Class name object name (of you choice) AnalogSmooth IRsensor;

now that we have a object name we just need to call that object name + the method we want to use

so IRsensor.Smooth_setup(); and BAM the IR sensor is set up and ready to have its input be smoothed and have some of the extra noise removed.

this page will show the brake down on the layers to a class

[OLLYDOTDEV]

next step is to take this smoothing code and add it into the main testing code as talked about here https://github.com/OLLYDOTDEV/Project-Birdseye-DTX-2020/issues/12#issuecomment-660609183

[OLLYDOTDEV]

well adding the smooth class to the header file went smoothly and there was no issue with it. but having a reliable data source revealed that the logic for the code was floored and needed to be revamped. eg i missed name a variable and was when it was looking if a status went high it would loop as once it was toggle high there was no method and plays for it to be reset

so started off I have added a part just for debugging to allow me to find issues with more ease with developing this code

verbose debug

otherwise here is the heart of it

// IR code 
IR_DATA = IRsensor.Smooth(IR_OUT);

if(IR_DATA < IR_Threshold){
// if this if statement activates that means that the sensor has been triggered  
IR_Status = 1;
}else{
IR_Status = 0;  
}

// pir code
Pir_Data = digitalRead(Pir_Out);
if(Pir_Data == 1){ // if PIR sensor actavated then set the alert status to active (true)
Pir_Status=1;
}else{
Pir_Status=0;  
}

if(Pir_Status || IR_Status == 1){
Alert_Status = 1;
// then send out alert to relay 
// sensors have been triggered
}else{
Alert_Status = 0;
// no sensor actived no nothing
}

this just allows the atmega328 work out that sensors have been triggered.

### TASK SET
**a)** In the sensor smoothing notes, list every variable that the code assigns a value to.
**b)** Pick up the sensor smoothing notes after their final sentence and keep writing.

### DATA RECORDS
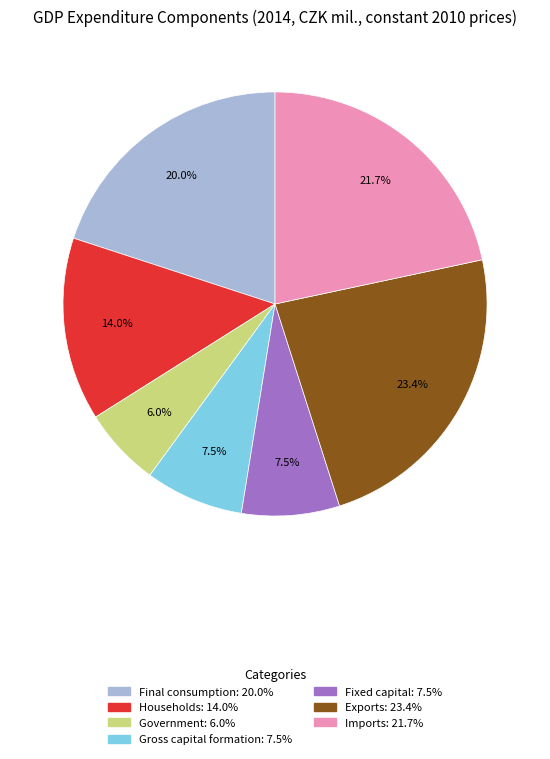

To the nearest percent, what is the combined percentage of Government and Imports?

28%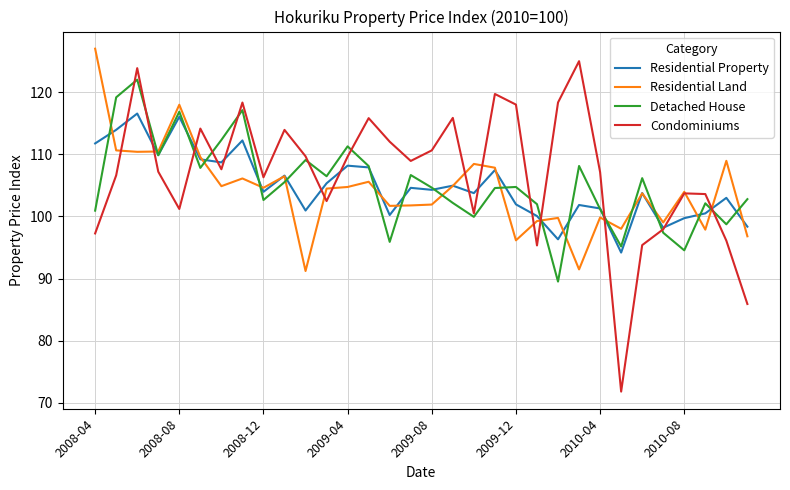

How many lines are shown in the chart?

4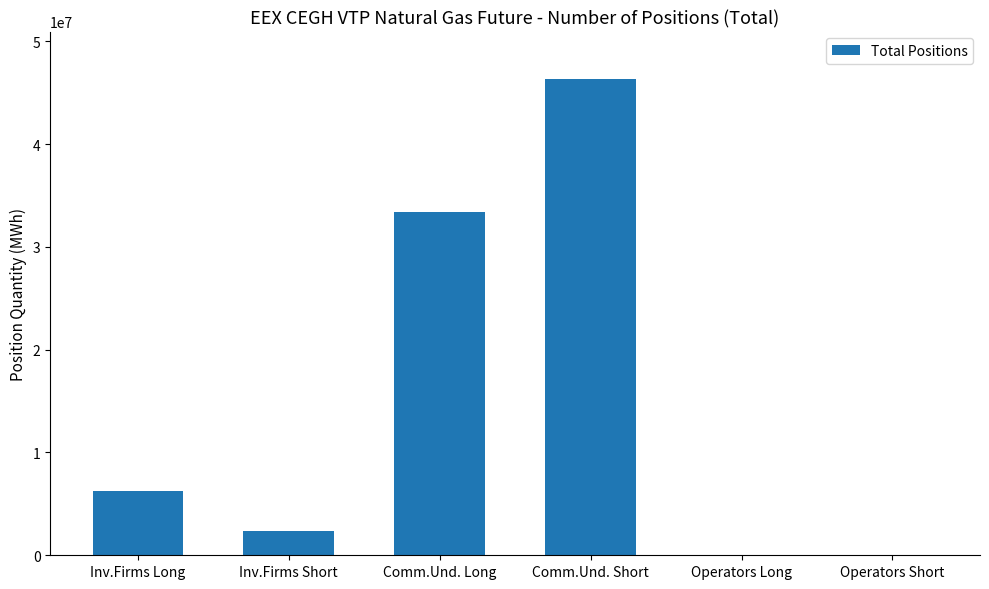

Approximately how many times larger is the value at Comm.Und. Long compared to Inv.Firms Long?

5.3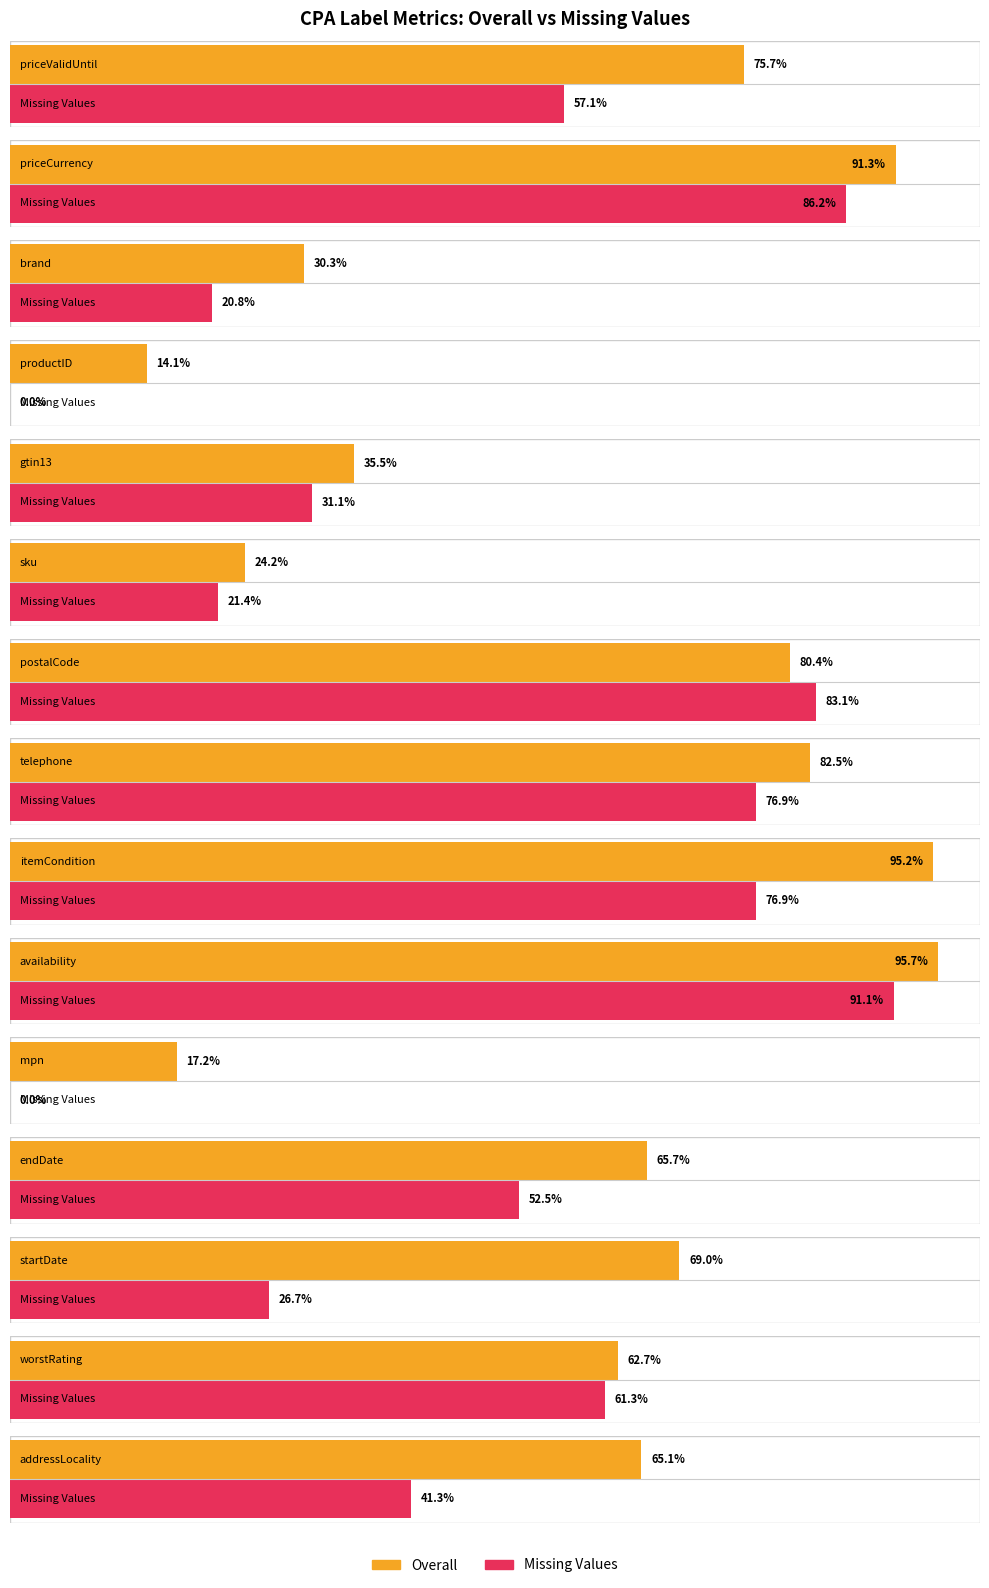

Which series has the largest total across all categories?

Overall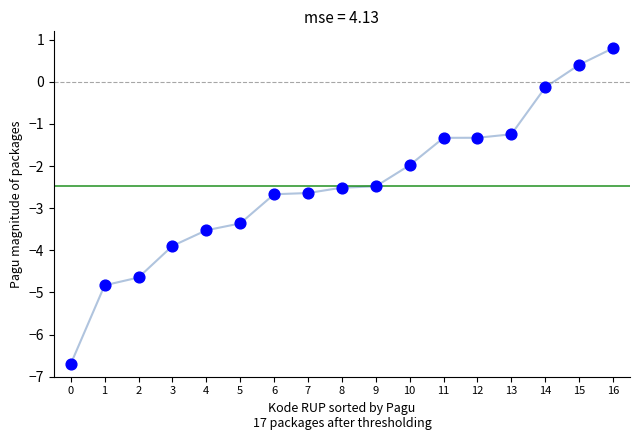

What is the range of Y values (max minus min)?

7.5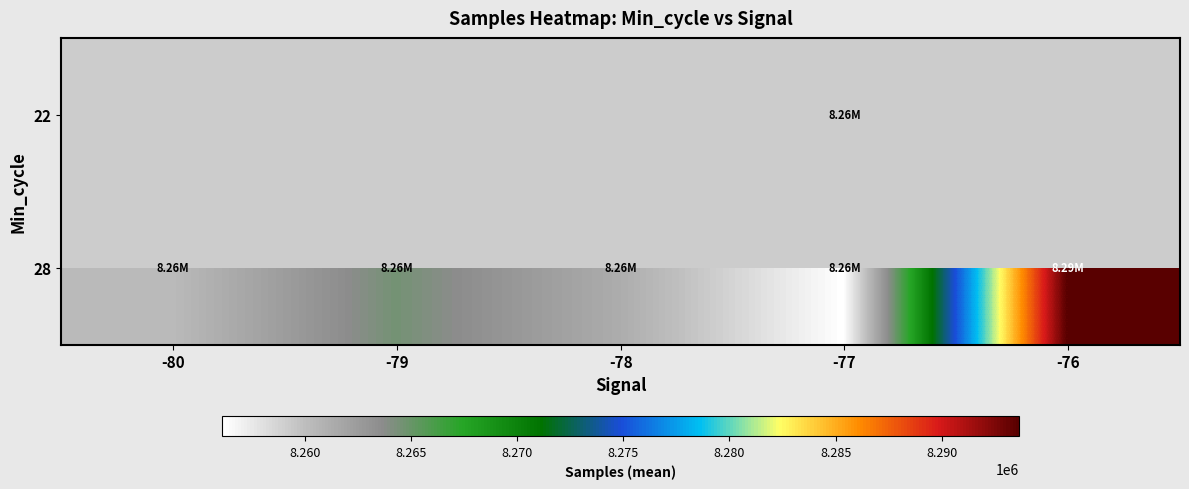

What is the greatest value displayed?

8293634.5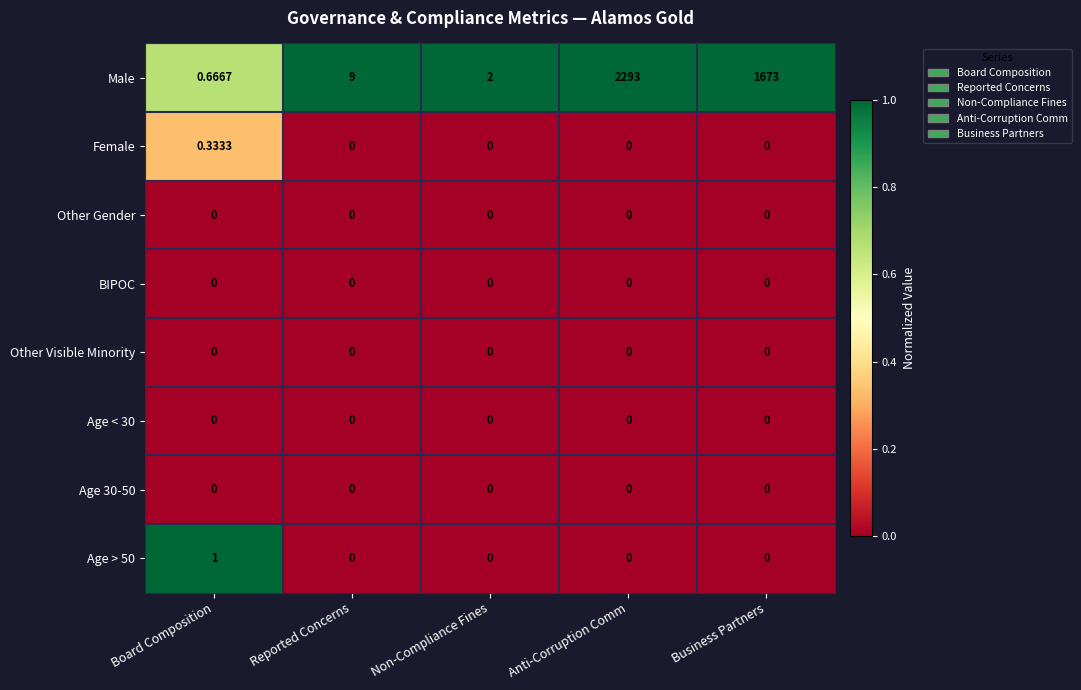

How many categories are shown in the chart?

5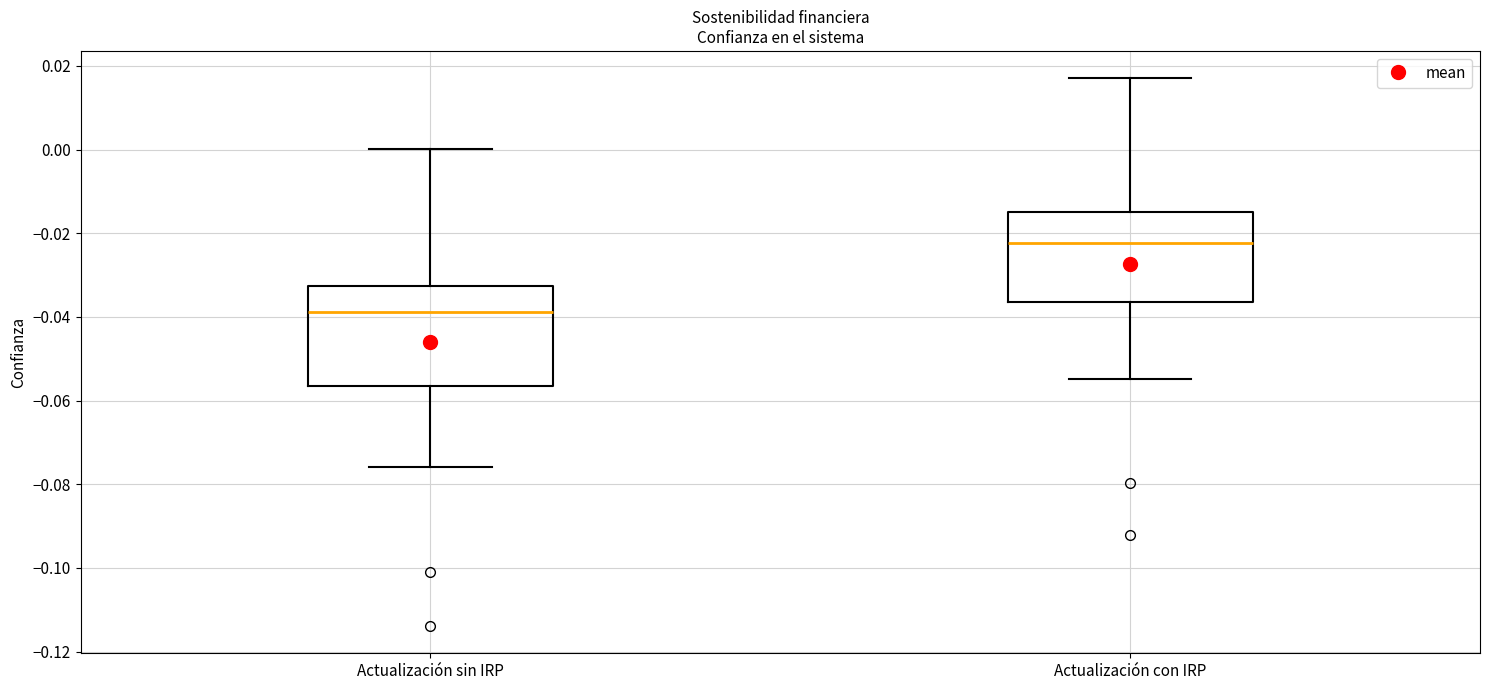

Which box has the highest median line?

Actualización con IRP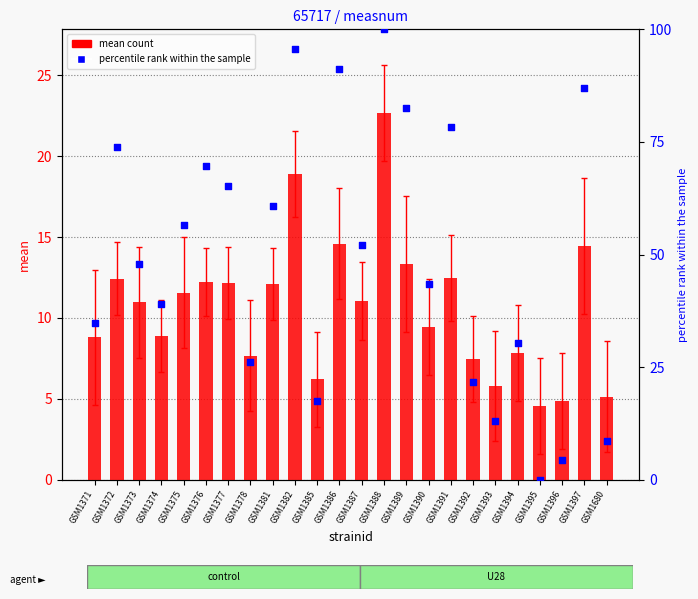

At how many categories does at least one series exceed 77?

6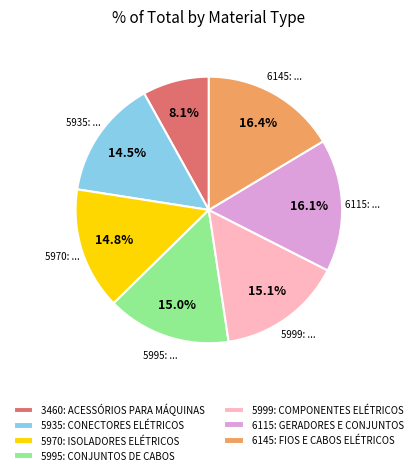

What is the ratio of the value at 5999: COMPONENTES ELÉTRICOS to the value at 3460: ACESSÓRIOS PARA MÁQUINAS?

1.9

### TASK-BY-TASK OUTPUTS
**a)** IR_DATA, IR_Status, Pir_Data, Pir_Status, Alert_Status

**b)**
it all works all and great as if either of the sensors gets activated the alert status is activated that will in time link into the #17

but it has one issue and that is the fact on startup IR Data is all way at the around of value of 110 see pastbin for full log. but in short, it starts at a low value and slowly fills up the array smooth before stabilizing. further investigation will be conducted tomorrow.

[OLLYDOTDEV]

So first off before I can fix the issue I must work out what is the cause of the issue. The issue was found by looking at the output of the variables that get utilize with averaging in the smooth.h file

the point where the error was found was here _average = _total / _numReadings; this line of code takes the total of the past x reading and calculates the average value (hence the class name analogsmoothing)

So ways to counter this there was a handful of options considered.

1. change the values of assisted variables. In this case, the only variables that have an effect on the average value are _total and _numReadings and editing these would brake the rest of the system there for this rules out this option,

2. fully rewrite the logic of the averaging system. the rest of the system is just fine so no need to remake the whole thing to just get this small part to work so I won't be using this.

3. wait for x time (eg 10sec ) worth of data to pass be for allowing the alert system to be activated. Yes is an option that can work but I reckon I can find a quicker more time-efficient method.

4. once x amount has values have pasted then allow alerts to be sent. I have decided to go with a variation of this sort of design.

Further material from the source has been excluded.